C. S. Lewis on How Fear & Moral Idealism Beget Tyranny

C. S. Lewis on How Fear & Moral Idealism Beget Tyranny March 28, 2023

C. S. Lewis is known for his Christian apologetics, his imaginative fiction, and his literary scholarship.  But, though he has a reputation for being uninterested in “current events,” he also wrote about politics–in particular, his concerns about tyranny and totalitarianism.

So observes Acton scholar and Calvin University professor Micah Watson in his article for Religion & Liberty Online entitled C.S. Lewis on the Specter of Totalitarianism.

The article includes a trenchant discussion of Abolition of Man and a useful comparison and contrast with another opponent of totalitarianism, the libertarian atheist Ayn Rand.  So Prof. Watson’s piece is worth reading in its entirety.  Here I would just like to share with you a few quotations from Lewis that Prof. Watson cites and discusses:

“In every age those who wish to be our masters, if they have any sense, secure our obedience by offering deliverance from our dominant fear. When we fear wizards, the Medicine Man can rule the whole tribe. When we fear a stronger tribe, our best warrior becomes King. When all the world fears Hell, the Church becomes a theocracy. “Give up your freedom and I will make you safe” is, age after age, the terrible offer. In England the omnipotent Welfare State has triumphed because it promised to free us from the fear of poverty.”  [from a 1959 letter to a Chicago journalist]. . . .

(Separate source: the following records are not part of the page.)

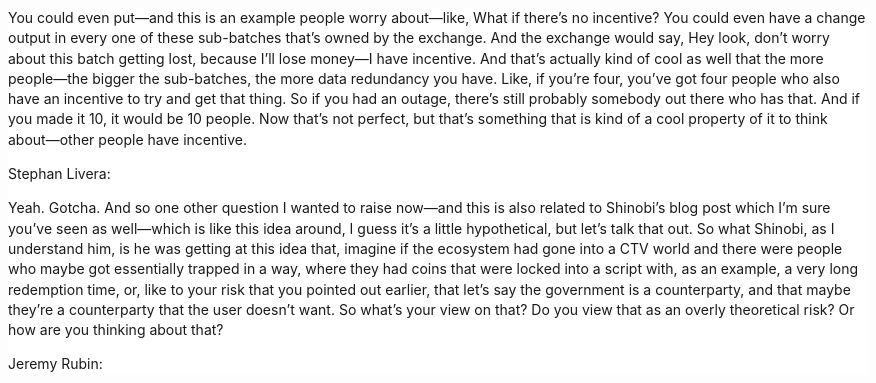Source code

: You could even put—and this is an example people worry about—like, What if there’s no incentive? You could even have a change output in every one of these sub-batches that’s owned by the exchange. And the exchange would say, Hey look, don’t worry about this batch getting lost, because I’ll lose money—I have incentive. And that’s actually kind of cool as well that the more people—the bigger the sub-batches, the more data redundancy you have. Like, if you’re four, you’ve got four people who also have an incentive to try and get that thing. So if you had an outage, there’s still probably somebody out there who has that. And if you made it 10, it would be 10 people. Now that’s not perfect, but that’s something that is kind of a cool property of it to think about—other people have incentive.

Stephan Livera:

Yeah. Gotcha. And so one other question I wanted to raise now—and this is also related to Shinobi’s blog post which I’m sure you’ve seen as well—which is like this idea around, I guess it’s a little hypothetical, but let’s talk that out. So what Shinobi, as I understand him, is he was getting at this idea that, imagine if the ecosystem had gone into a CTV world and there were people who maybe got essentially trapped in a way, where they had coins that were locked into a script with, as an example, a very long redemption time, or, like to your risk that you pointed out earlier, that let’s say the government is a counterparty, and that maybe they’re a counterparty that the user doesn’t want. So what’s your view on that? Do you view that as an overly theoretical risk? Or how are you thinking about that?

Jeremy Rubin:
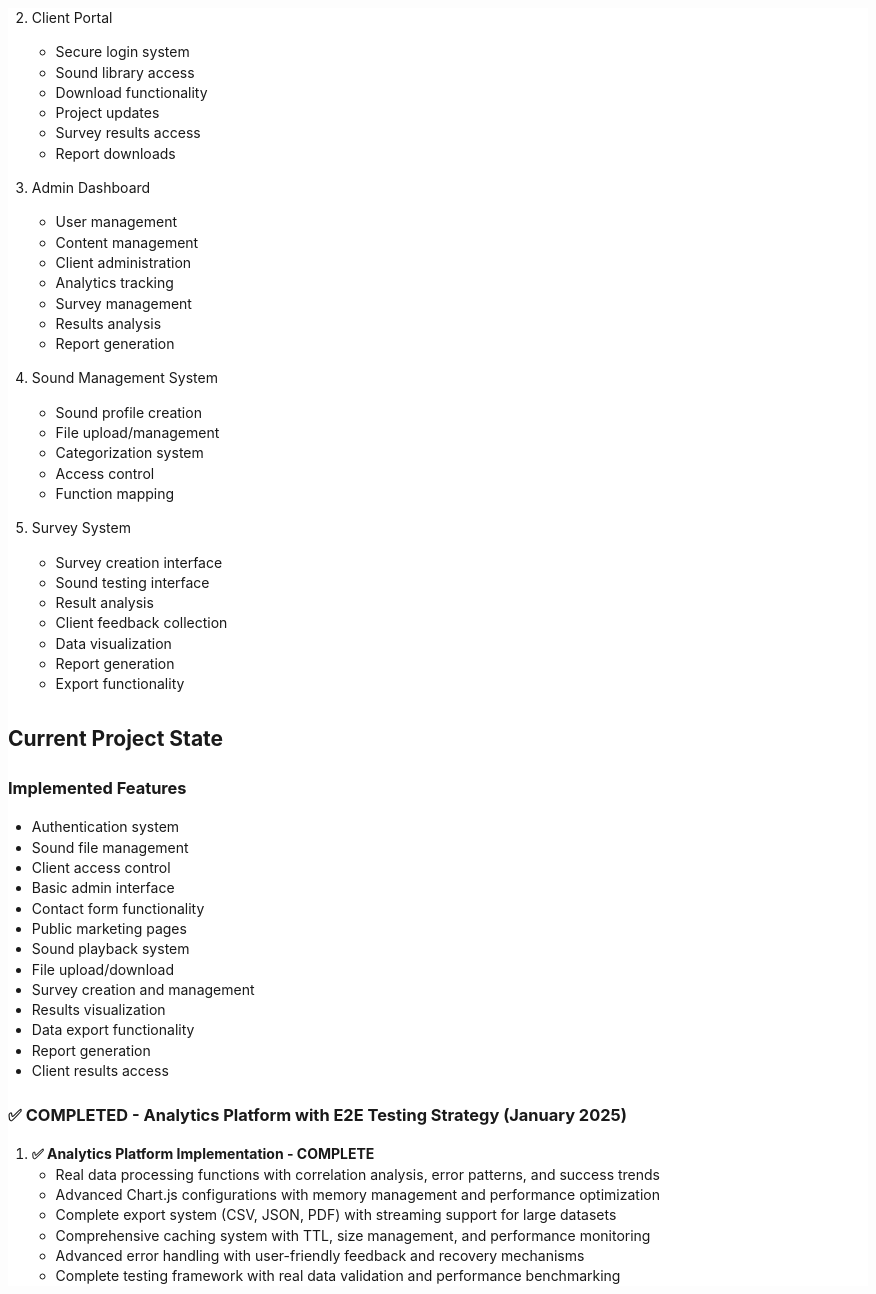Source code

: 2. Client Portal
   - Secure login system
   - Sound library access
   - Download functionality
   - Project updates
   - Survey results access
   - Report downloads

3. Admin Dashboard
   - User management
   - Content management
   - Client administration
   - Analytics tracking
   - Survey management
   - Results analysis
   - Report generation

4. Sound Management System
   - Sound profile creation
   - File upload/management
   - Categorization system
   - Access control
   - Function mapping

5. Survey System
   - Survey creation interface
   - Sound testing interface
   - Result analysis
   - Client feedback collection
   - Data visualization
   - Report generation
   - Export functionality

## Current Project State

### Implemented Features
- Authentication system
- Sound file management
- Client access control
- Basic admin interface
- Contact form functionality
- Public marketing pages
- Sound playback system
- File upload/download
- Survey creation and management
- Results visualization
- Data export functionality
- Report generation
- Client results access

### ✅ COMPLETED - Analytics Platform with E2E Testing Strategy (January 2025)
1. **✅ Analytics Platform Implementation - COMPLETE**
   - Real data processing functions with correlation analysis, error patterns, and success trends
   - Advanced Chart.js configurations with memory management and performance optimization
   - Complete export system (CSV, JSON, PDF) with streaming support for large datasets
   - Comprehensive caching system with TTL, size management, and performance monitoring
   - Advanced error handling with user-friendly feedback and recovery mechanisms
   - Complete testing framework with real data validation and performance benchmarking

“We have on the one hand a desperate need: hunger, sickness, and the dread of war,” Lewis writes in his essay “Is Progress Possible?” “We have on the other [hand] the conception of something that might meet it: omnicompetent global technocracy. Are not these the ideal opportunity for enslavement?”

Whereas the classical liberal understanding of politics is that we empower the state through our consent because it will protect our rights, Lewis feared the modern state purports to “do us good or make us good. . . . We are less their subjects than their wards, pupils, or domestic animals. There is nothing left of which we can say to them, ‘Mind your own business.’ Our whole lives are their business.” [“Is Progress Possible?”]

Let’s apply these insights today.  Starting with fear.

Fear of terrorism led to a surveillance system intended to identify terrorists but that is now being used to monitor ordinary citizens.

Fear of disease led to wholesale restrictions on churches, businesses, and individuals during the COVID lockdowns.

Fear of suffering led to laws legalizing euthanasia, which states and nations such as Canada keep expanding to devalue more and more categories of human life.  We might include permissive abortion laws as another example.  The result is a devaluation of human life that all tyrannies seek to achieve.

Can you think of other fears people have today that can lead to tyrannous outcomes?

The laudable goal to alleviate suffering, protect us from disease, and protect us from terrorism–as well as make us safe from poverty, the various promises of Communism, etc.–are all examples of Lewis’s comment about how the state takes away our freedoms in the effort to “do us good or make us good.”

“Making us good” is what God does, not the state.  But wokery is an effort to do just that, and it is influencing both formal and informal public policy, to the point of censorship, cancellation, and coercion.

Can you think of other examples?

Conservatives too are liable to these fears and moral idealism.  Integralism and its Protestant varieties also seek to address our fears and make the whole nation good, at the expense of eliminating democracy and Constitutional civil liberties.